If you were running profine run-all train.py, change it to profine run-all train.py --hardware 1x_a100 (or your preferred preset).

Added

  • profine telemetry doctor. Synchronous probe of the telemetry endpoint that reports consent state, endpoint URL, HTTP status code, and per-attempt latency. Use this to verify the round-trip works (or to warm a sleeping Render dyno before a real run).
  • Update-check nudge on CLI startup. Profine now checks PyPI for the latest release once every 24 hours (cached in ~/.profine/) and prints a one-line nudge if your installed version is behind. Silenced via PROFINE_NO_UPDATE_CHECK=1.
  • Low-sample warning. Benchmark reports surface a warning when fewer than 10 step samples survive warmup stripping — so users notice when the median is built on thin data.
  • PROFINE_TELEMETRY_RETRY_BACKOFF env var. Test-and-CI knob for the telemetry retry backoff. Defaults to 2.0s in production.

Changed

  • Telemetry HTTP transport: timeout 5s → 15s, one retry with 2s backoff. The anon endpoint is hosted on Render's free/starter tier, where the first request after idle takes ~9s to wake the dyno. Under the old 5s timeout that first POST was always silently dropped. Final-attempt failures now log at WARNING (was DEBUG) so silent data loss is no longer invisible.
  • Verdict string for fast-but-wrong runs now reads FAIL (correctness; speedup measured but loss diverged) instead of leading with PASS. A run that ships incorrect numerics is not a pass, regardless of its step time.
  • README results section replaced with a median-of-3 multi-GPU table (A10G + A100).
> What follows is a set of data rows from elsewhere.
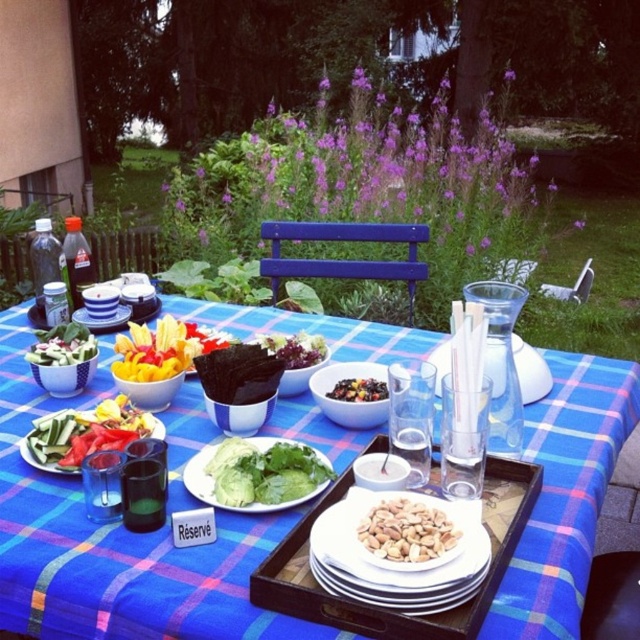
How distant is white matte plate at center from green leafy salad at center?

A distance of 6.37 inches exists between white matte plate at center and green leafy salad at center.

In the scene shown: Is white matte plate at center taller than green leafy salad at center?

No.

I want to click on white matte plate at center, so click(387, 548).

The height and width of the screenshot is (640, 640). What are the coordinates of `white matte plate at center` in the screenshot? It's located at (387, 548).

Can you confirm if white ceramic bowl at center is bigger than white matte plate at center?

Yes, white ceramic bowl at center is bigger than white matte plate at center.

How much distance is there between white ceramic bowl at center and white matte plate at center?

white ceramic bowl at center and white matte plate at center are 11.59 inches apart.

This screenshot has height=640, width=640. I want to click on white ceramic bowl at center, so click(x=115, y=544).

Does white ceramic bowl at center have a lesser width compared to shiny dark chocolate at center?

Incorrect, white ceramic bowl at center's width is not less than shiny dark chocolate at center's.

Is white ceramic bowl at center shorter than shiny dark chocolate at center?

In fact, white ceramic bowl at center may be taller than shiny dark chocolate at center.

Is point (67, 634) positioned in front of point (332, 390)?

Yes, it is.

Image resolution: width=640 pixels, height=640 pixels. Find the location of `white ceramic bowl at center`. white ceramic bowl at center is located at coordinates (115, 544).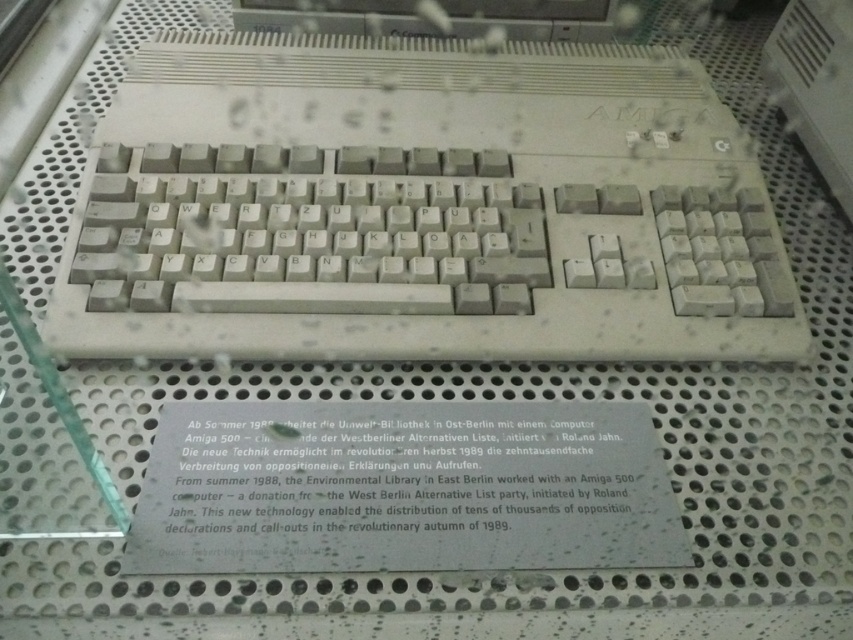
You are a museum visitor looking at the display case. You see the beige plastic keyboard at center and the white plastic keyboard at upper right. Which one is positioned higher up in the display?

The white plastic keyboard at upper right is positioned higher up in the display because it is above the beige plastic keyboard at center.

Where is the beige plastic keyboard at center located in the image?

The beige plastic keyboard at center is located at point (421, 208) in the image.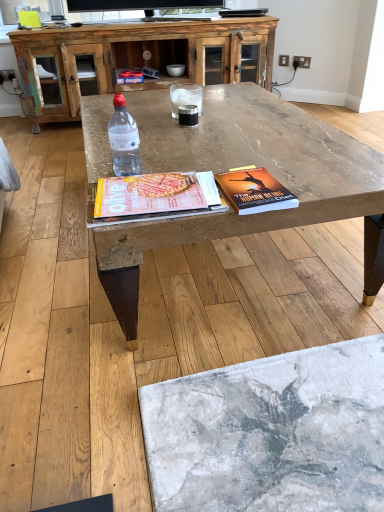
I want to click on vacant area that lies between matte paper magazine at center and transparent plastic bottle at center, so click(156, 172).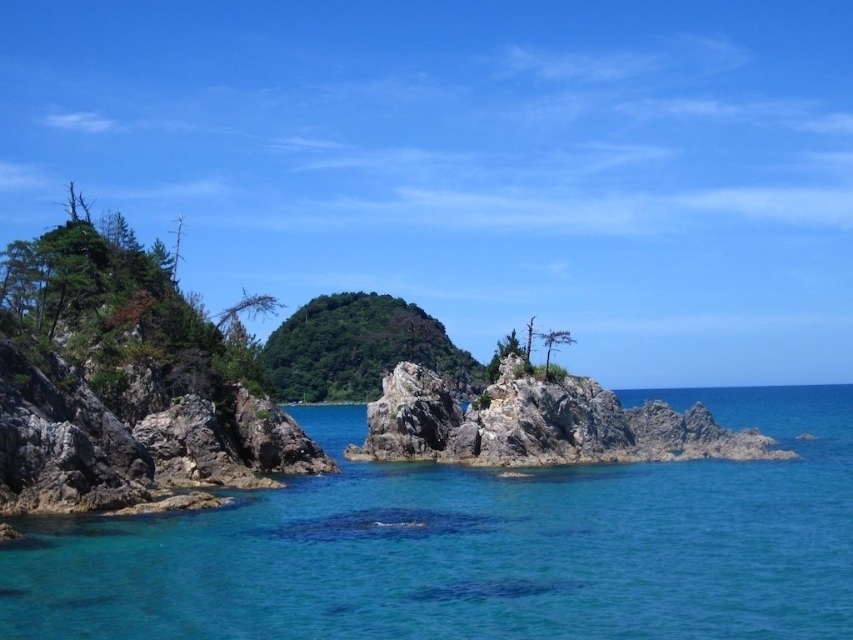
Question: Among these objects, which one is farthest from the camera?

Choices:
 (A) clear blue water at center
 (B) green matte tree at left

Answer: (B)

Question: Based on their relative distances, which object is farther from the green matte tree at center?

Choices:
 (A) clear blue water at center
 (B) green leafy tree at center
 (C) rocky at center

Answer: (B)

Question: Is clear blue water at center above rocky at center?

Choices:
 (A) yes
 (B) no

Answer: (B)

Question: Does rocky at center appear under green matte tree at left?

Choices:
 (A) yes
 (B) no

Answer: (A)

Question: Among these points, which one is nearest to the camera?

Choices:
 (A) (558, 339)
 (B) (618, 452)

Answer: (B)

Question: From the image, what is the correct spatial relationship of rocky at center in relation to green matte tree at center?

Choices:
 (A) left
 (B) right

Answer: (B)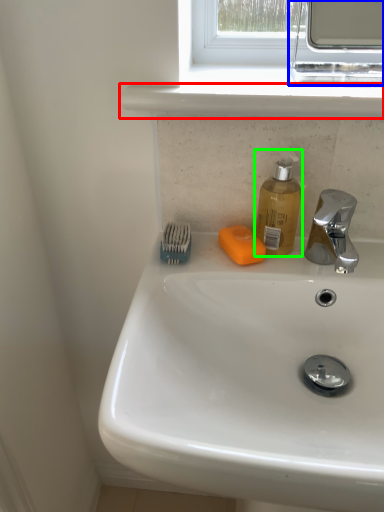
Question: Which object is positioned closest to window sill (highlighted by a red box)? Select from medicine cabinet (highlighted by a blue box) and soap dispenser (highlighted by a green box).

Choices:
 (A) medicine cabinet
 (B) soap dispenser

Answer: (B)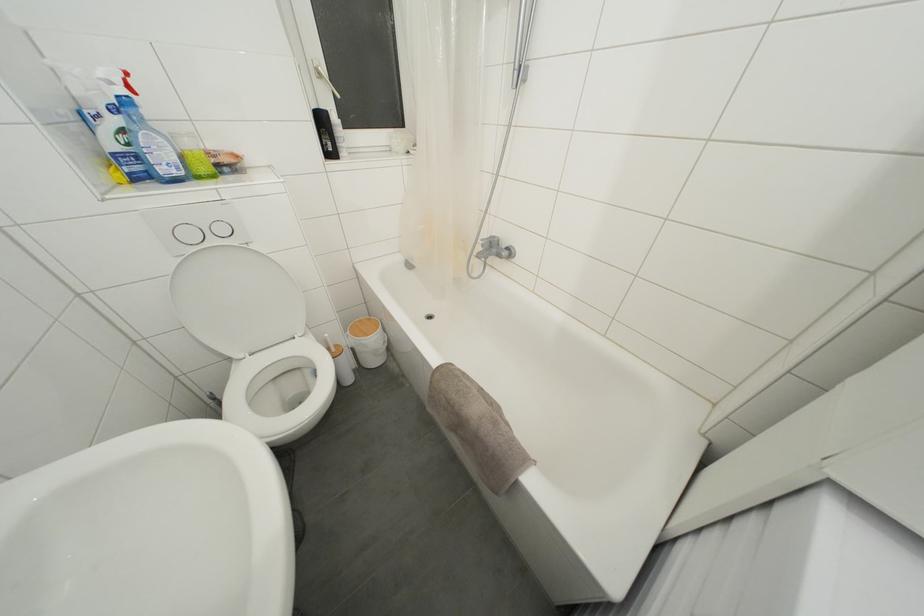
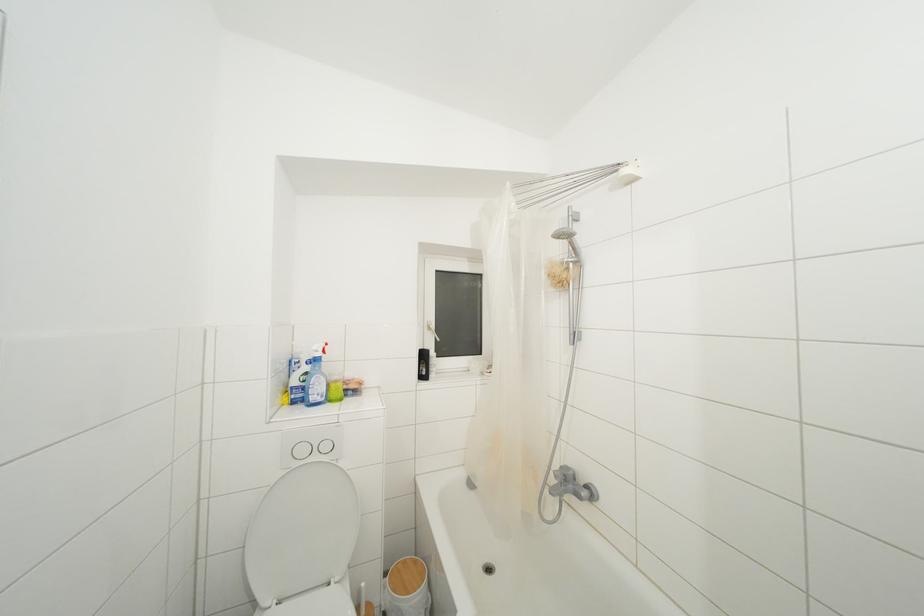
In the second image, find the point that corresponds to (195,240) in the first image.

(307, 456)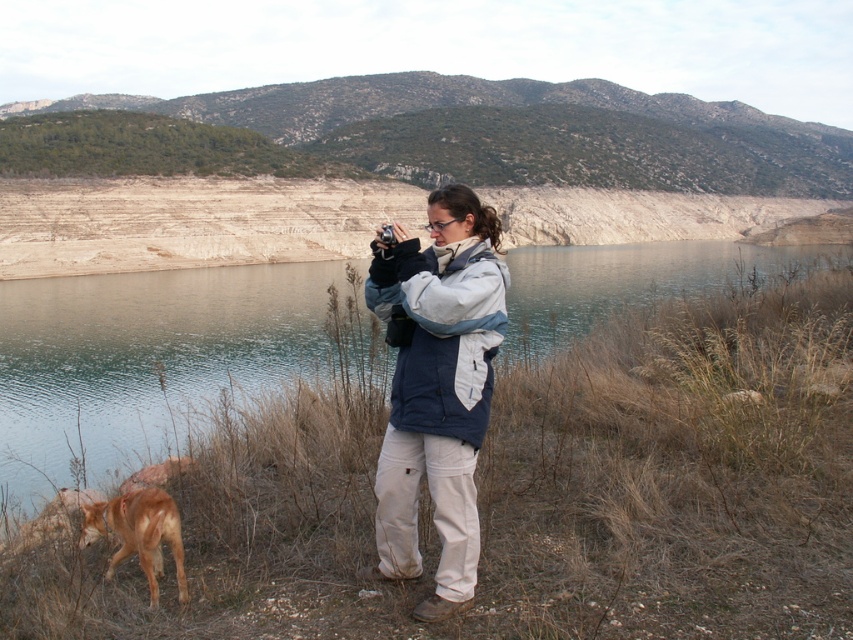
You are a photographer trying to capture the brown fur dog at lower left in your shot. The clear water at center is blocking your view. Can you adjust your position to see the dog without the water obstructing it?

The clear water at center is positioned over the brown fur dog at lower left, so moving your camera position downward or to the side might allow you to see the dog without the water blocking it.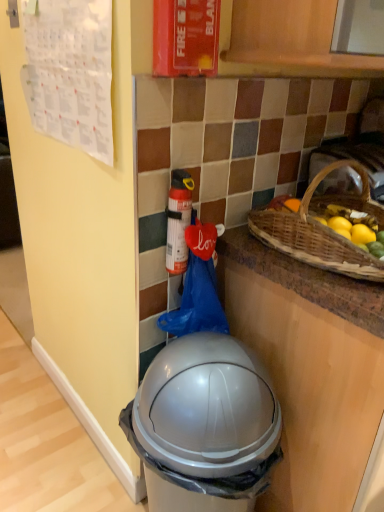
Question: Should I look upward or downward to see silver plastic trash can at lower center?

Choices:
 (A) up
 (B) down

Answer: (B)

Question: Is brown woven picnic basket at upper right at the right side of red matte fire extinguisher at center?

Choices:
 (A) yes
 (B) no

Answer: (A)

Question: From a real-world perspective, is brown woven picnic basket at upper right on red matte fire extinguisher at center?

Choices:
 (A) yes
 (B) no

Answer: (A)

Question: Is red matte fire extinguisher at center surrounded by brown woven picnic basket at upper right?

Choices:
 (A) no
 (B) yes

Answer: (A)

Question: Is brown woven picnic basket at upper right touching red matte fire extinguisher at center?

Choices:
 (A) yes
 (B) no

Answer: (B)

Question: Does brown woven picnic basket at upper right lie behind red matte fire extinguisher at center?

Choices:
 (A) yes
 (B) no

Answer: (B)

Question: Is brown woven picnic basket at upper right facing towards red matte fire extinguisher at center?

Choices:
 (A) no
 (B) yes

Answer: (A)

Question: Is the surface of silver plastic trash can at lower center in direct contact with red matte fire extinguisher at upper center?

Choices:
 (A) no
 (B) yes

Answer: (A)

Question: From the image's perspective, is silver plastic trash can at lower center located beneath red matte fire extinguisher at upper center?

Choices:
 (A) no
 (B) yes

Answer: (B)

Question: Considering the relative sizes of silver plastic trash can at lower center and red matte fire extinguisher at upper center in the image provided, is silver plastic trash can at lower center bigger than red matte fire extinguisher at upper center?

Choices:
 (A) yes
 (B) no

Answer: (A)

Question: Is silver plastic trash can at lower center further to the viewer compared to red matte fire extinguisher at upper center?

Choices:
 (A) no
 (B) yes

Answer: (A)

Question: Considering the relative sizes of silver plastic trash can at lower center and red matte fire extinguisher at upper center in the image provided, is silver plastic trash can at lower center shorter than red matte fire extinguisher at upper center?

Choices:
 (A) yes
 (B) no

Answer: (B)

Question: Is silver plastic trash can at lower center aimed at red matte fire extinguisher at upper center?

Choices:
 (A) no
 (B) yes

Answer: (A)

Question: Is silver plastic trash can at lower center a part of red matte fire extinguisher at center?

Choices:
 (A) yes
 (B) no

Answer: (B)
Honest framing of variance + range rather than a single fast-run headline.

Fixed

  • _projected_savings divide-by-zero when speedup approached 100% (zero-sample candidate). Clamped fraction_saved to 0.99.
  • _maybe_adapt step-time estimate poisoned by torch.compile cold-start. The adaptive step controller previously used elapsed / steps_completed, which is dominated by a 2.8s first-step compile when the steady state is ~17ms. Now uses median of recorded step times when available.
  • _strip_warmup could strip more samples than existed, producing a zero-sample comparison with a bogus "100% faster / ∞× speedup" result. Capped to keep at least 3 samples on both benchmarker.benchmarker and profiler.orchestrator.
  • --edit-dir outside --output now correctly resolves the suggest report via edit_dir.parent / "suggest". Without this, the BF16-aware tolerance widening never fired on standalone benchmark invocations, and every BF16-stack benchmark spuriously failed correctness.
  • _resolve_hardware in telemetry/emit.py now prefers the explicit hardware_name argument over profile_record.hardware_name. Batch / replay callers re-emitting from on-disk artifacts for a different GPU than the one that produced the profile record were having their rows mis-tagged.

Internal

  • 9 new regression tests pinning each surface bug above; 584 tests total.
  • Six empty package directories deleted (heuristics/, modifiers/, output/, preflight/, search/, resources/) — vestigial scaffolding from a past refactor.
  • LLM backends (profine/llm/backend.py) gained exponential-backoff retry for transient API errors (timeouts, 5xx, rate limits), bounded at 3 attempts and env-tunable.
  • Modal executor (profine/modal/executor.py) filters benign Inductor autotune log spam (No valid triton configs, OutOfMemoryError: out of resource: triton_mm) so successful autotune sweeps don't read as crashes; also wires PROFINE_WALL_CLOCK_LIMIT so the script's StepController stays below Modal's container timeout.
  • Stacked edits in profine/editor/editor.py are wrapped in try/except so one bad LLM candidate surfaces as a non-applied EditResult instead of blowing away previously-successful edits.
  • Reader feeds sibling modules to the analyzer LLM, so defaults defined in imported files (e.g. mingpt/model.py) no longer come back as "guessed" zeros.
  • File-not-found errors now hint that a sibling prepare.py needs to run when the missing path looks like a tokenized dataset (nanoGPT/minGPT layout).